Big data has become a big and – as far as I perceive – somewhat controversial term. Google delivers 325.000.000 search results when you enter „big data“ with some 300.000 search requests per months according to Keywords Everywhere . This is way more than what one gets when searching for Internet of things (a term with high buzzword potential - 222.000.000 results) or Data science (75.600.000 hits).
Some years ago Google contributed to the big data hype by launching Google Flu Trends (GFT). The aim of GFT was simple: By targeting specific terms within the millions of Google search requests, aggregating them and plugging them into a linear model it should be possible to monitor and predict the spread of the flu in various countries. The underlying idea of GFT was that modern means of gathering and storing data make staticial sampling, i.e. obtaining a representative sample to work with, obsolete because it is possible to observe the population as a whole. Two articles I can recommend in this regard, one from the Financial Times and another from Wired, discuss the fallacies that eventually stopped Google form continuing the project. The gist of the methodical critism was that, apart from weaknesses in the model Google had applied, the approach was essentially „theory-free“, i.e. neglecting any assumptions on causality and simply focussing on recognizing patterns in incredible amounts of data that is available. A large number of „false posivities“ might be a consequence of that which is particularly interesting from a marketing and fundraising context. I am quite sure you have received (digital) advertising that made you think: Ok, not so far-fetched to send me that but why actually me (wedding products, babywear, health problems from sleeping disorders to incontinence)?
I think that particularly smaller and medium-sized companies in industries where amounts of data flowing through systems are not as large as for retailers or digital businesses should definitely deal with big data – but in a pragmatic and down-to-earth manner. Their focus should be on how to use the data that is already available or obtainable at low cost and with minimal side-effects. I find Andrew Joss article on how to gradually build a 360-degree view on the customer highly interesting in this regard. One of the main conclusions I drew from it is that it might be worthwhile to have a close look at which (unstructured) data is acutally already available and to develop ways to analyze it.
A handful of terms starting with the letter V is often referred to in the big data debate. They are far from being a „receipe“ on how to succeed with big data but might be helpful for you to reflect and discuss big data issued.
The main characteristic that makes data big is its sheer volume. The amount of data created daily is incredibly high and continuously growing. There are estimates that 2.5 quintillion bytes are created daily, this is enough to fill 10 million Blu-ray discs. These volumes have been growing and continue to do so also in smaller and medium-sized companies across industries.

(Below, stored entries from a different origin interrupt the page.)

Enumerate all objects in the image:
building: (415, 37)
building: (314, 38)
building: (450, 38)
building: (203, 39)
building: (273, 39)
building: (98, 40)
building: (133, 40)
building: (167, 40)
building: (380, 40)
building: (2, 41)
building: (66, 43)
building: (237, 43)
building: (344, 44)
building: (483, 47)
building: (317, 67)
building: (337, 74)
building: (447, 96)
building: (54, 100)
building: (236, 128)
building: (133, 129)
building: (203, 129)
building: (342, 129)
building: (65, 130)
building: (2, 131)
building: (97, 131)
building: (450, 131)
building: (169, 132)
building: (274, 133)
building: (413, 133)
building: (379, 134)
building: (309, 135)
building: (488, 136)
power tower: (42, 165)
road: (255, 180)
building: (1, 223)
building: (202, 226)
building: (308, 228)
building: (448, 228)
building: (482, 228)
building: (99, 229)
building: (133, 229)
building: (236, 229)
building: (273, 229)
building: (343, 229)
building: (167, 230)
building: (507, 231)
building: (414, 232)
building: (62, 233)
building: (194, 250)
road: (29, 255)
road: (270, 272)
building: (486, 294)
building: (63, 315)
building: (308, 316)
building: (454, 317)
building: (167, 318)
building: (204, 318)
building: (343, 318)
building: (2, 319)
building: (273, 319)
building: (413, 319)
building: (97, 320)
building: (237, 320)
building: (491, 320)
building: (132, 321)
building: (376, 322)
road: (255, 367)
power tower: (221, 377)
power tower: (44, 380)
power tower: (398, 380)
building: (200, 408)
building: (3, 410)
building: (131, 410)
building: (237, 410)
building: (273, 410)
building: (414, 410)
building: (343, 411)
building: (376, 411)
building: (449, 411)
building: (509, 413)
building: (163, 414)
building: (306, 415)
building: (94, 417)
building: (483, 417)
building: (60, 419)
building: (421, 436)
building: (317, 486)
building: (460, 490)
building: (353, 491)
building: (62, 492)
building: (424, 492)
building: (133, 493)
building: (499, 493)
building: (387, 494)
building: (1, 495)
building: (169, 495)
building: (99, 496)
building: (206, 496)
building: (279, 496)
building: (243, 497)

Data comes with different types. A basic way to classify types of data is to differentiate between strcutured data, i.e. highly organized data (names and addresses, payment transactions or quantitative survey results like Net Promotor Scores) and its opposite which is unstructured data. Unstructured data is mostly qualitative such as interactional data from social media (likes, shares, comments, tweets), stored customer contacts or surevy feedback as free text. Both structured and unstructured data are fundamentally different when it comes to data processing and analyses.
Veracity as our third V-word reflects the overall „trustworthiness“ of data. Aspects to be considered in the light of the respective data source are authenticity, completeness, reproducibility and last not least reliabilty of underlying models and assumptions – particularly when it comes to things like scores or indirectly measured socio-demographics like income.
The penultimate V represents what it takes to process big data with IT systems. It is where processing and response times as well as overall system performance come into play. Aiming to work with larger amounts and/or more complex data definitely sets a minimum baseline for the underlying IT infrastrucure.
This V, last but not least, asks the „So-What“-question. The search for patterns and correlations is an essential and legitimate technique – but should not be practied for its own sake in order not to end up with spurious correlations. It is questionably whether the mere abundance of data makes up for theory ignorance or flawed overall reasoning.
Where does this all take us?
Technology will lead the way. Continuous progress in the are of data storage and processing capacities paired with the ubiquity of devices that collect data at points of sale, homes and even bodies will turn big data in an even bigger topic. However, it might be the first small steps like asking yourself „What does big data mean for me and us?“ that big data success stories begin with.